Season of the Horse China 2005 – 105min.

Filmkritik

Dschingis Khans Erben

Filmkritik: Cindy Hertach

Frei von jeder dekorativ-folkloristischen Idealisierung indigenen Brauchtums, legt der Regisseur Cai Ning ein überzeugendes Filmdebut vor, das den Niedergang der mongolischen Nomadenkultur beschreibt und zugleich auch von ihr Abschied nimmt.

Steppe, Himmel und Wind vereinen sich im Inneren der Mongolei zu einem archaisch-mystischen Lebensraum, welcher dem stolzen Nomaden Urgen (Cai Ning) und seiner Familie Heimat und Existenzgrundlage zugleich ist. Aber sowohl die anhaltende Dürre als auch die Viehwirtschaft der Nomadenstämme tragen dazu bei, dass das ehemals fruchtbare Land Opfer zunehmender Desertifikation wird. Um die verbliebene Vegetation zu schützen, sperrt die chinesische Regierung grossflächig Weideland ab und verunmöglicht dadurch den Wanderhirten den Fortbestand ihrer Schafherden.

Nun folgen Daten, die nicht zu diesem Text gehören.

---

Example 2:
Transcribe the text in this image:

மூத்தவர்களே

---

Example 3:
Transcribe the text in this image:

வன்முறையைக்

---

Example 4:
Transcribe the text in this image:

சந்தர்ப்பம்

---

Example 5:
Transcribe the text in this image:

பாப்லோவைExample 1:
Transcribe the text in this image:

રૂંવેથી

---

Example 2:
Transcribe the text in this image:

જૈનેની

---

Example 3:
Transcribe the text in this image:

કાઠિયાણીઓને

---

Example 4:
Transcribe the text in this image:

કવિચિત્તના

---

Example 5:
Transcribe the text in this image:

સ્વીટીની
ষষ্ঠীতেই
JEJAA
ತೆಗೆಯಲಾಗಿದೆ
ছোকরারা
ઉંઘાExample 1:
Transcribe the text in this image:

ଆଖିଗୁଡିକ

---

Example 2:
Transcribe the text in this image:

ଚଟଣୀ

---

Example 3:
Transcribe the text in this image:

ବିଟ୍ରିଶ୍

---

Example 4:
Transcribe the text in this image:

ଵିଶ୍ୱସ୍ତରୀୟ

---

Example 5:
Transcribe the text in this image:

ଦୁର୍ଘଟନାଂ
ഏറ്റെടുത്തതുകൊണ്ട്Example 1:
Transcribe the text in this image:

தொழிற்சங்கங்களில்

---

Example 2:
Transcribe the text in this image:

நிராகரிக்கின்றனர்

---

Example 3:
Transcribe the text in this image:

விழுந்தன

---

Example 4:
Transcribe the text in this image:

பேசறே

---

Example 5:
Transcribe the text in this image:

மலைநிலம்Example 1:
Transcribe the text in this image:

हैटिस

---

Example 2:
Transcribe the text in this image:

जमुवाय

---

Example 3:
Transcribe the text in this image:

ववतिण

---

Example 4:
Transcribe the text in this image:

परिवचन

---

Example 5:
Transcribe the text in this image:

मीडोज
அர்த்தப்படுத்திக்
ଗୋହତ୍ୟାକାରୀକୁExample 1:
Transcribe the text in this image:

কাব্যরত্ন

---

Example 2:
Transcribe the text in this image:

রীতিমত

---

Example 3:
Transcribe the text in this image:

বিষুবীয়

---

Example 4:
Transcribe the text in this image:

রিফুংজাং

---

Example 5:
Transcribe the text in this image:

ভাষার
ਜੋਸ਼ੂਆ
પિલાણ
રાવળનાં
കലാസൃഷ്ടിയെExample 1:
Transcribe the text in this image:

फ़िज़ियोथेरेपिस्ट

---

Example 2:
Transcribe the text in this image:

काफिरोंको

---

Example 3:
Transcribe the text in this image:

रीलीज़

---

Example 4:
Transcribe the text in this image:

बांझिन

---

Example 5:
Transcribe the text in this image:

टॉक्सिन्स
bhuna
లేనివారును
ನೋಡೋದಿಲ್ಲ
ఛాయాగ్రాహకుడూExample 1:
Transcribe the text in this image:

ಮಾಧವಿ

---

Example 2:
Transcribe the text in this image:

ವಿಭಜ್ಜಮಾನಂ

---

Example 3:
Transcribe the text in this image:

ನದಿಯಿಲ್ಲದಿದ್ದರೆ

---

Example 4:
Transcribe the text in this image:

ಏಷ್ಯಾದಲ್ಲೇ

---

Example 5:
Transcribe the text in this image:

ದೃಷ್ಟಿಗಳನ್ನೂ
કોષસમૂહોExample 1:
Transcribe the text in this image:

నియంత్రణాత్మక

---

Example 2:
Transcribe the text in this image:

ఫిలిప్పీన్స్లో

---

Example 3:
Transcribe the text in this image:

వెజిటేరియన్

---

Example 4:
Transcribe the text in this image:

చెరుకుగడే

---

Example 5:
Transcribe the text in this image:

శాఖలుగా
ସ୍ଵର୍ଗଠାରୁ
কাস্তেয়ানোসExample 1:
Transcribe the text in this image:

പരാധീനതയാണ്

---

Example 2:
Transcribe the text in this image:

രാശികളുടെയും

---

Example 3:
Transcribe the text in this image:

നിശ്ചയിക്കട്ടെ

Die Jurte abzubrechen und in die Stadt zu ziehen, erscheint Urgens Frau Yingjidma (Narenhua) die einzig verbleibende Möglichkeit, das Überleben der Familie zu sichern. Doch ihr Mann will weder sein geliebtes, altes Pferd verkaufen, noch auf ein traditionell geführtes Leben als Steppenbewohner verzichten. Anstatt sich den neuen Umständen anzupassen, sucht er wutentbrannt und verzweifelt die Konfrontation mit den Behörden, den Nachbarn und letzten Endes auch mit seiner Frau.

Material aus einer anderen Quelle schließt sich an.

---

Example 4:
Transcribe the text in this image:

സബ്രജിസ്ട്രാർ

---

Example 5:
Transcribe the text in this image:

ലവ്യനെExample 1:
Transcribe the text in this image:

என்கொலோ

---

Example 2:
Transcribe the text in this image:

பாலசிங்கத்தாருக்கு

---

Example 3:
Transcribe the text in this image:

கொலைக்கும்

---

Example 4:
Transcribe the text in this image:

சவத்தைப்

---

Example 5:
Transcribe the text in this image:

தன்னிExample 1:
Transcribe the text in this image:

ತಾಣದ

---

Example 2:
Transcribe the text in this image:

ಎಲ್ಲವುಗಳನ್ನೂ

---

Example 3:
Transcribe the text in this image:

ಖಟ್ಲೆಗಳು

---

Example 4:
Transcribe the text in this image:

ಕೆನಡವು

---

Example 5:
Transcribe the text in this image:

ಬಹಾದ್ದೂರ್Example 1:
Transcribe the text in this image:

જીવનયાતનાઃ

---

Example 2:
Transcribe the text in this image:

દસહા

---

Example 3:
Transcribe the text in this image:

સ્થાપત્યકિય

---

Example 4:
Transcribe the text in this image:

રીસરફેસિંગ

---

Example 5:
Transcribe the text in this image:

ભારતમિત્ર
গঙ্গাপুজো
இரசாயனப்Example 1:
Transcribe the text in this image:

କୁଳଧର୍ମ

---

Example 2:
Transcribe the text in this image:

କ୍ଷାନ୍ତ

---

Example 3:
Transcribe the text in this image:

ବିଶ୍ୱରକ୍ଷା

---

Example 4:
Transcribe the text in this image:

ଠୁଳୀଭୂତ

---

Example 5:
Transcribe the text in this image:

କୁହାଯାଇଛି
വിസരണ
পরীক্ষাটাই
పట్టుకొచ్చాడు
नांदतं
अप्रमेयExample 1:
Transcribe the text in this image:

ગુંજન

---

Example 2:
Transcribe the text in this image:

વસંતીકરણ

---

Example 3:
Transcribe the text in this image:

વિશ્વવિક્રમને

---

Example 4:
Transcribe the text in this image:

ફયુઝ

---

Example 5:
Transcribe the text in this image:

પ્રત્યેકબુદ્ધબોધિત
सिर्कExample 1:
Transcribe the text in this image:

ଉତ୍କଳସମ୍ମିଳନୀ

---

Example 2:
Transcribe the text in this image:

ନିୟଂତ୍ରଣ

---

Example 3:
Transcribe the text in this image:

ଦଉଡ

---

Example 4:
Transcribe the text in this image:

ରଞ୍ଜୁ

Wo immer die moderne Zivilisation in indigene Gesellschafsstrukturen einbricht, lassen die sozialen Folgeerscheinungen erfahrungsgemäss nicht lange auf sich warten: Landflucht, kulturelle Entwurzelung und Alkoholismus zerstören traditionelle Lebensweisen und zwingen den Menschen einen oftmals verheerenden Prozess der Neuorientierung auf, der nicht selten mit dem Verlust ihrer kulturellen Identität einhergeht. Dem Regisseur Cai Ning gelingt es, jene gesellschaftliche Entwicklung in einer äusserst unprätentiösen und schlichten Filmsprache nachzuzeichnen. Dank der unmittelbaren und sachlich gehaltenen Ästhetik läuft "Season of the Horse" deshalb nie Gefahr, zu einem Ethno-Melodram zu werden, sondern bleibt bis zum Schluss die konsequente Bestandesaufnahme eines Nomadenschicksals.

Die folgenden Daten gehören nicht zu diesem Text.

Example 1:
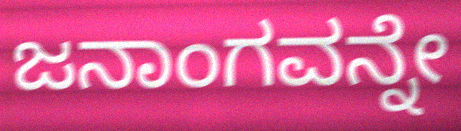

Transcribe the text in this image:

ಜನಾಂಗವನ್ನೇ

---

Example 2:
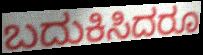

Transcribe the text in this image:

ಬದುಕಿಸಿದರೂ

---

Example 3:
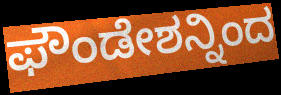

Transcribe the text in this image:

ಫೌಂಡೇಶನ್ನಿಂದ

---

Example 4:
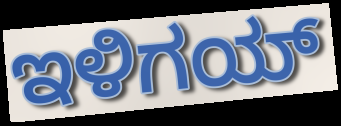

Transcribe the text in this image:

ಇಳಿಗಯ್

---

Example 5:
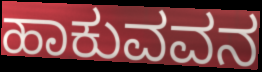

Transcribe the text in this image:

ಹಾಕುವವನ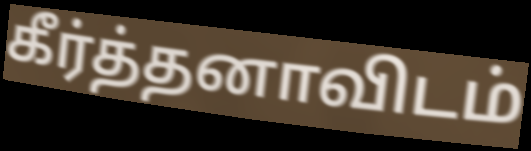
கீர்த்தனாவிடம்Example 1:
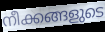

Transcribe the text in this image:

നീക്കങ്ങളുടെ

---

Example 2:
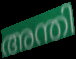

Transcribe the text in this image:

അന്തി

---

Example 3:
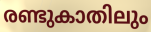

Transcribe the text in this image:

രണ്ടുകാതിലും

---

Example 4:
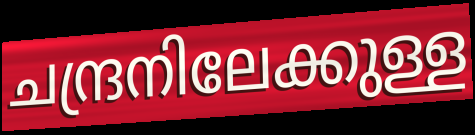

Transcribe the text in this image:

ചന്ദ്രനിലേക്കുള്ള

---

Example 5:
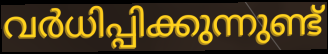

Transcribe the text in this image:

വർധിപ്പിക്കുന്നുണ്ട്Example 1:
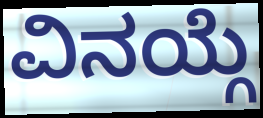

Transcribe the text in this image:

ವಿನಯ್ಗೆ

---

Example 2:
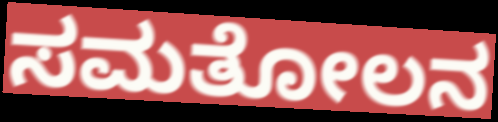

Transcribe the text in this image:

ಸಮತೋಲನ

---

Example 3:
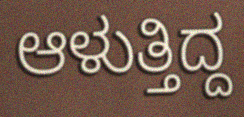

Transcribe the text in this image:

ಆಳುತ್ತಿದ್ದ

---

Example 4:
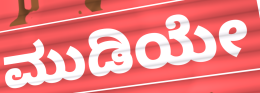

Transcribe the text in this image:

ಮುಡಿಯೇ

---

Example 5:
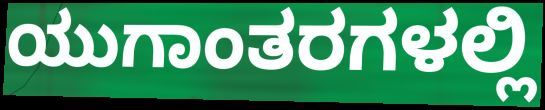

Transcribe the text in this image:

ಯುಗಾಂತರಗಳಲ್ಲಿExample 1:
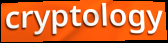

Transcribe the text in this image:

cryptology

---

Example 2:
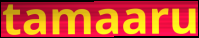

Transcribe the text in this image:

tamaaru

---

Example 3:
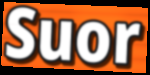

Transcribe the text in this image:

Suor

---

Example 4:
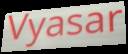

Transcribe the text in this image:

Vyasar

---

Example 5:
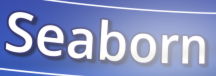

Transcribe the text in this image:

Seaborn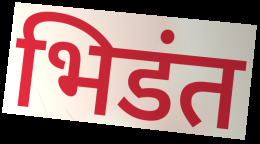
भिडंत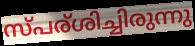
സ്പര്ശിച്ചിരുന്നുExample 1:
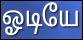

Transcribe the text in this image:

ஓடியே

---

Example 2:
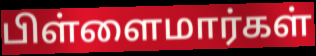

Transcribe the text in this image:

பிள்ளைமார்கள்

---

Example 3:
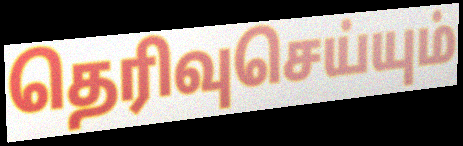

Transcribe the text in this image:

தெரிவுசெய்யும்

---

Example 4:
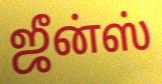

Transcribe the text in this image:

ஜீன்ஸ்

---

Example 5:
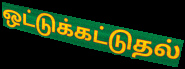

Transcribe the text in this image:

ஒட்டுக்கட்டுதல்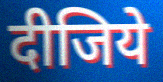
दीजियेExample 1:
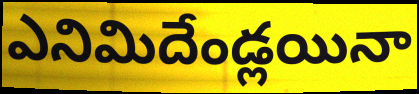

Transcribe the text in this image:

ఎనిమిదేండ్లయినా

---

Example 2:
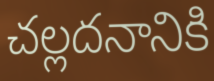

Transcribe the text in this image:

చల్లదనానికి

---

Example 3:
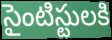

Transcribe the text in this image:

సైంటిస్టులకి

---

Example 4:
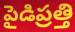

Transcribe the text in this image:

పైడిప్రత్తి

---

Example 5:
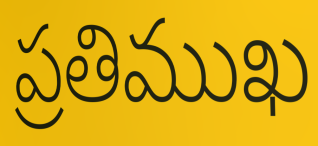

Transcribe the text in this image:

ప్రతిముఖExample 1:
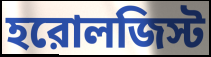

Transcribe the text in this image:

হরোলজিস্ট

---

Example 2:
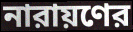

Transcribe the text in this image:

নারায়ণের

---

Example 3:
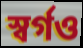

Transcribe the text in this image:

Die Tatsache, dass Ning das Drehbuch des Films persönlich verfasst hat und gleich selbst in die Rolle des eigensinnigen Protagonisten geschlüpft ist, hat ihren simplen biographischen Grund. Geboren und aufgewachsen in der mongolischen Steppe als Sohn eines sesshaften Viehhirten, absolvierte er als Jugendlicher in Shanghai eine Schauspielerausbildung und studierte danach in Peking Regie. Trotz dieses kontrastierenden Werdegangs verlor Ning niemals seine enge Verbundenheit mit der Nomadenkultur, deren missliche Lage er nicht nur durch sein eigenes Filmschaffen, sondern auch mit Hilfe seiner Produktionsfirma Genghis Kahn Films und als Leiter der innermongolischen Filmstudios in Hohhot ins Bewusstsein der Öffentlichkeit rücken möchte.